Analysis: In Obama's NY Visit, Watch Cuomo, Clinton

There is sure to be plenty of focus on President Obama's visit to a computer chip plant north of Albany on Tuesday. Gov. Andrew Cuomo will be there and the chemistry between the two inevitably will be scrutinized.

When President Barack Obama comes to New York on Tuesday as the leader of the free world, he will immediately become the second most popular Democrat in the state, after Gov. Andrew Cuomo.

Make that third most popular, after Obama's secretary of state, former New York Sen. Hillary Rodham Clinton. Or perhaps fourth, after former President Bill Clinton, who has an office in New York City. He was Cuomo's mentor from his years as federal housing secretary and got an important early boost for his first presidential run 20 years ago from the endorsement by Andrew's father, former Gov. Mario Cuomo.

Obama, Andrew Cuomo and Hillary Clinton depend on, and sometimes compete against, one another. And people around the two New Yorkers are talking up 2016 presidential runs, though neither politician will deny or confirm plans.

So there is sure to be plenty of focus on Obama's visit to a computer chip plant north of Albany. The governor will be there and the chemistry between the two inevitably will be scrutinized.

Obama can use Cuomo's entree to New York's big political donors. Sidling alongside Cuomo also gives the president some of the shine Cuomo has cloaked himself in as a fiscal conservative. Cuomo cut spending, used a $2 billion tax on millionaires in part to fund tax breaks of $200 to $400 for the middle class, and made "jobs, jobs, jobs" his top priority.

An upstate New York appearance and planned economic speech also gives Obama a chance to try out ways to appeal to Catholics and voters in the Midwest who share a certain political and economic DNA with upstate New Yorkers.

"It's a way for him to get the message out, sitting next to a popular governor," said Hank Sheinkopf, a national political adviser who worked in the Clinton White House. "Obama has got to win some combination of Midwestern states."

For Cuomo, it's another way to be seen as presidential without talking about it himself and thereby risking the kind of speculation that ultimately damaged his father, who was dubbed "Hamlet on the Hudson" for perceived indecision about whether to run.

"It absolutely tells people that Gov. Cuomo matters in a state that doesn't usually matter for a Democratic president," Sheinkopf said. "It's a big coup for Andrew Cuomo."

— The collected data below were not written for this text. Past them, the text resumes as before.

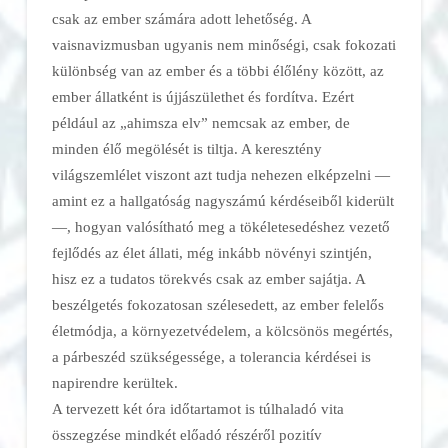
csak az ember számára adott lehetőség. A
vaisnavizmusban ugyanis nem minőségi, csak fokozati
különbség van az ember és a többi élőlény között, az
ember állatként is újjászülethet és fordítva. Ezért
például az „ahimsza elv” nemcsak az ember, de
minden élő megölését is tiltja. A keresztény
világszemlélet viszont azt tudja nehezen elképzelni —
amint ez a hallgatóság nagyszámú kérdéseiből kiderült
—, hogyan valósítható meg a tökéletesedéshez vezető
fejlődés az élet állati, még inkább növényi szintjén,
hisz ez a tudatos törekvés csak az ember sajátja. A
beszélgetés fokozatosan szélesedett, az ember felelős
életmódja, a környezetvédelem, a kölcsönös megértés,
a párbeszéd szükségessége, a tolerancia kérdései is
napirendre kerültek.
A tervezett két óra időtartamot is túlhaladó vita
összegzése mindkét előadó részéről pozitív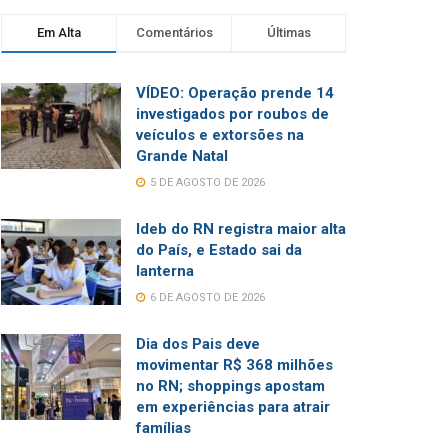
Em Alta
Comentários
Últimas
VÍDEO: Operação prende 14
investigados por roubos de
veículos e extorsões na
Grande Natal
5 DE AGOSTO DE 2026
Ideb do RN registra maior alta
do País, e Estado sai da
lanterna
6 DE AGOSTO DE 2026
Dia dos Pais deve
movimentar R$ 368 milhões
no RN; shoppings apostam
em experiências para atrair
famílias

Meanwhile, Secretary of State Clinton, with a home five miles south of Cuomo's in suburban Westchester County, keeps amassing foreign relations cred and global popularity impossible to gain from Albany. Last week, a New York Daily News poll found 400 New York City Democrats questioned would pick Clinton over Cuomo, 60 to 25 percent, in a presidential primary matchup.

Asked to respond, Cuomo said: "Nope."

Few things keep presidential chatter alive more than a politician repeatedly refusing to discuss it.

Yet Cuomo frequently brings up his Washington experience — saying in some ways it was more difficult than governor — and criticizes the gridlock that defined Albany in the years before he was elected. Cuomo's immediate and strong alliance with the Senate's Republican majority has helped ease the partisan bottleneck in New York's capital.

"This presidential appearance proves by inference what is wrong in Washington, by showing what is right in Albany," said Bruce Gyory, consultant to governors and a political science professor at the University at Albany. "Cuomo is a prized commodity for President Obama. The governor has correctly not frittered away his political capital in New York state by being partisan."

But what exactly is that relationship between Cuomo and Obama?

"The governor has a strong personal and professional relationship with the president and will do anything he is asked in order to support his re-election," Cuomo spokesman Josh Vlasto said Friday.

"Both men share a desire to cut through political gridlock and get things done," said Michael Benjamin, a former Bronx assemblyman and now a good-government advocate.

Beyond resumes, however, how the two men feel about each other is anyone's guess.

Cuomo, for example, did little cheerleading when the president was low in the polls. Cuomo has since given some support to Obama and in April issued an executive order to bring New York into Obama's health care plan, a boost for the president. But two weeks later, when asked if he was going to campaign for Obama, Cuomo said: "I haven't thought about it yet."

Tuesday may give more hints, although power politics is rarely subtle.

In Obama's first visit to upstate New York in 2009, Obama joked like old pals with Cuomo, who was then attorney general. From the podium Obama called Cuomo "your shy and retiring attorney general" and the two men made warm eye contact that was analyzed for days afterward.

Obama then turned to the state's first black and blind governor, David Paterson, who at that moment desperately needed a presidential shout-out on his executive skills, and doffed a simple "wonderful man" mention. Meanwhile an Obama aide told reporters away from the microphone that "the White House has concerns" about Paterson.

Message sent. Cuomo went on to become governor.